Researchers from the Department of Energy’s Lawrence Berkeley National Laboratory and the University of California, Berkeley, developed a technique for lacing artificial lipid membranes with billions of gold “bow tie” nanoantennas. Without touching the nanoantennas, a protein travels through plasmonic “hot spots,” which amplify its fluorescent or Raman optical signal thousands of times. 

“Our technique is minimally invasive, since enhancement of optical signals is achieved without requiring the molecules to directly interact with the nanoantenna,” said team leader Jay Groves of Berkeley Lab’s Physical Biosciences division and UC Berkeley’s chemistry department.


Gold triangle nanoparticles paired tip-to-tip in a bow-tie formation serve as optical antennas. When a protein (green dot) bound to a fluorescently labeled SOS catalyst passes through the gaps between opposing tips of the triangles (plasmonic hot spots), fluorescence is amplified. Courtesy of Berkeley Lab.


“This is an important improvement over methods that rely on adsorption of molecules directly onto antennas, where their structure, orientation and behavior can all be altered,” he said.

The team produced billions of gold nanoantennas in a synthetic membrane using a combination of plasma processing and colloidal lithography methods. They created well-defined spacing between each pair of gold triangles in the final array, with a tip-to-tip space between neighboring nanotriangles in the 5- to 100-nm range.

Until now, it was not possible to decouple, or distinguish, the size of the gold nanotriangles – which determine surface plasmon resonance frequency – from the tip-to-tip distance between the individual nanoparticle features. With the team’s colloidal lithography approach, a self-assembling hexagonal monolayer of polymer spheres was used to shadow mask a substrate on which to deposit gold nanoparticles. The removal of the colloidal mask leaves behind large arrays of gold nanotriangles and nanoparticles, upon which the synthetic membrane can be fabricated.

“When we embed our artificial membranes with gold nanoantennas, we can trace the trajectories of freely diffusing individual proteins as they sequentially pass through and are enhanced by the multiple gaps between the triangles,” Groves said. “This allows us to study a realistic system, like a cell, which can involve billions of molecules, without the static entrapment of the molecules.

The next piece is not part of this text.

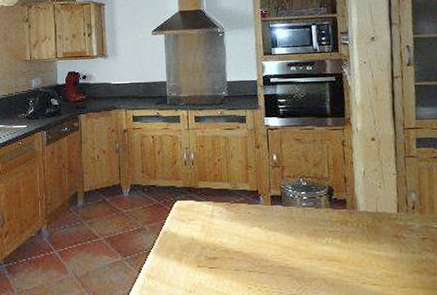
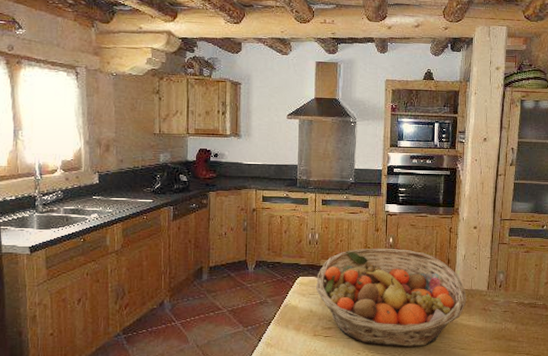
fruit basket: none [195,166,373,282] -> present [316,248,466,347]

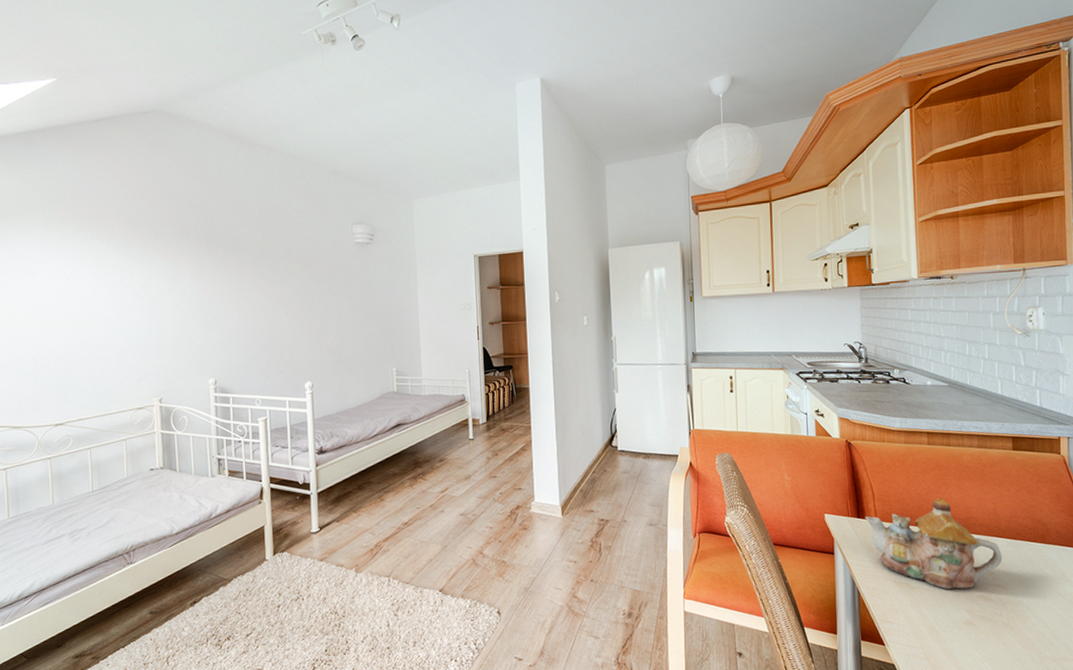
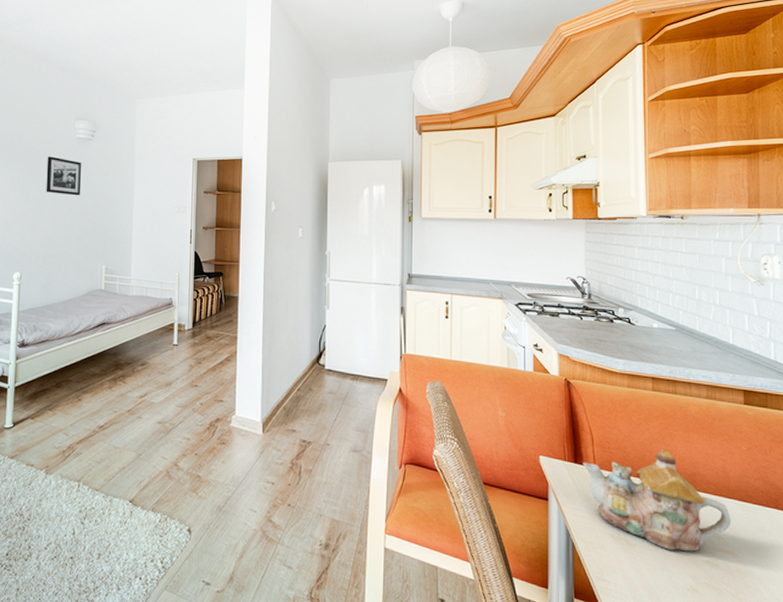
picture frame: none [327,263,365,301] -> present [46,156,81,196]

“The idea that optical nanoantennas can produce the kinds of enhanced signals we are observing has been known for years, but this is the first time that nanoantennas have been fabricated into a fluid membrane so that we can observe every molecule in the system as it passes through the antenna array. This is more than a proof of concept; we’ve shown that we now have a useful new tool to add to our repertoire.”

The work, which was supported by the DoE Office of Science, appeared in Nano Letters (doi: 10.1021/nl300294b).